Question

Use the properties of limits to help decide whether each limit exists. If limit exits, find its value.

a. lim_x-->[infinity] x^4 - x^3 - 3x / 7x^2 + 9
b. lim_x-->25 √x - 5 / x - 25

Answer 1

a) The limit doesnt exist.

b) The limit exists and its value is 1/10

Explanation:

a) We take the highest power (x⁴) as common factor in both the numerator and the denominator.

`\lim_(x \to \infty) (x^4-x^3-3x)/(7x^2+9) = \lim_(x \to \infty) (x^4(1-1/x-3/x^3))/(x^4(7/x^2+9/x^4)) = \lim_(x \to \infty) (1-1/x-3/x^3)/(7/x^2+9/x^4)`

The limit of the numerator is 1 (when x goes to infinity) and the limit on the second part is 0. Hence the limit doesnt exist (it goes to infinity).
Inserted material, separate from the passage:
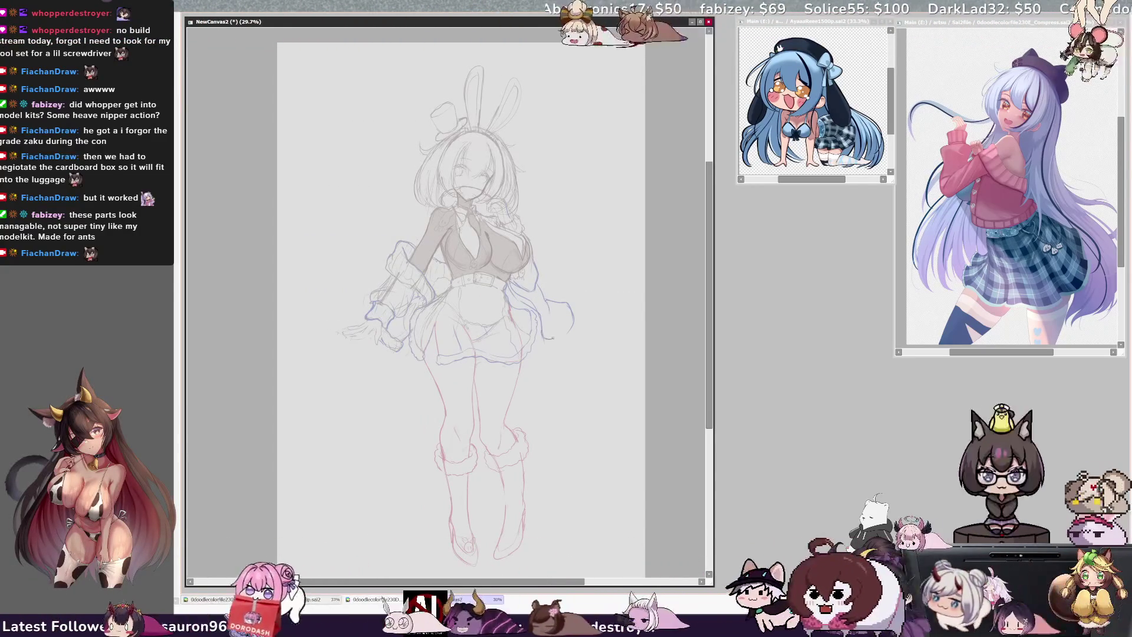
key(ctrl+z)
key(ctrl+z)
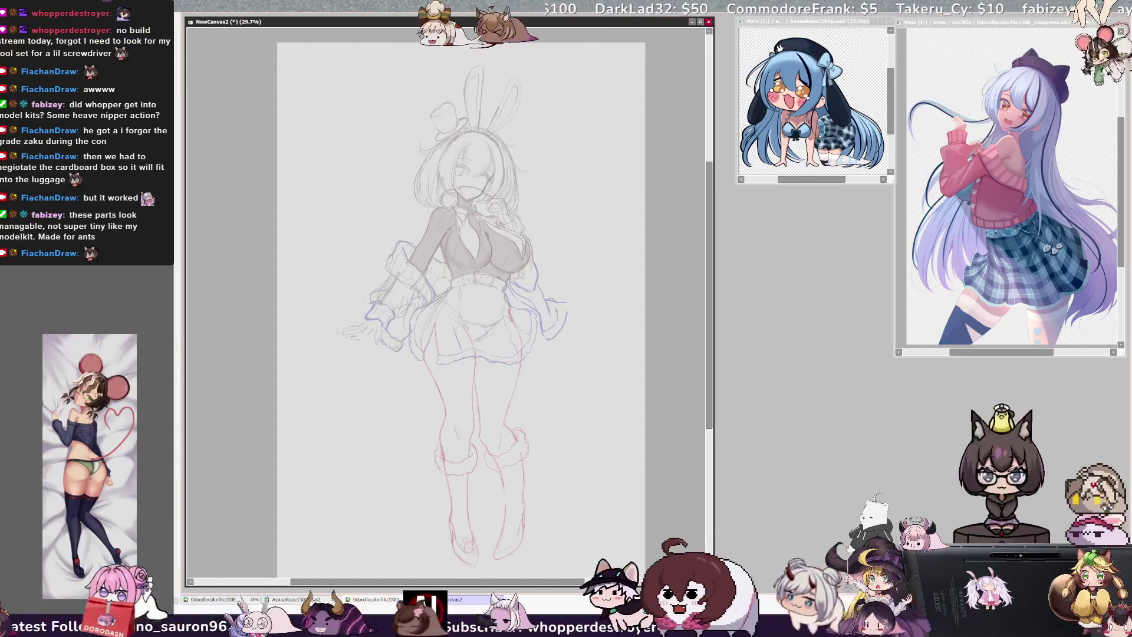
key(ctrl+z)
b) Note that if we multiply √x - 5 by its conjugate of , which is √x + 5, we obtain x - 25, thus

`\lim_(x \to 25) (\sqrt x - 5)/(x - 25) = \lim_(x \to 25) ((√(x) - 5))/((√(x) - 5) * (√(x)+5)) = \lim_(x \to 25) (1)/(\sqrt x + 5) = (1)/(5+5) = (1)/(10)`

Hence, the limit exists and its value is 1/10.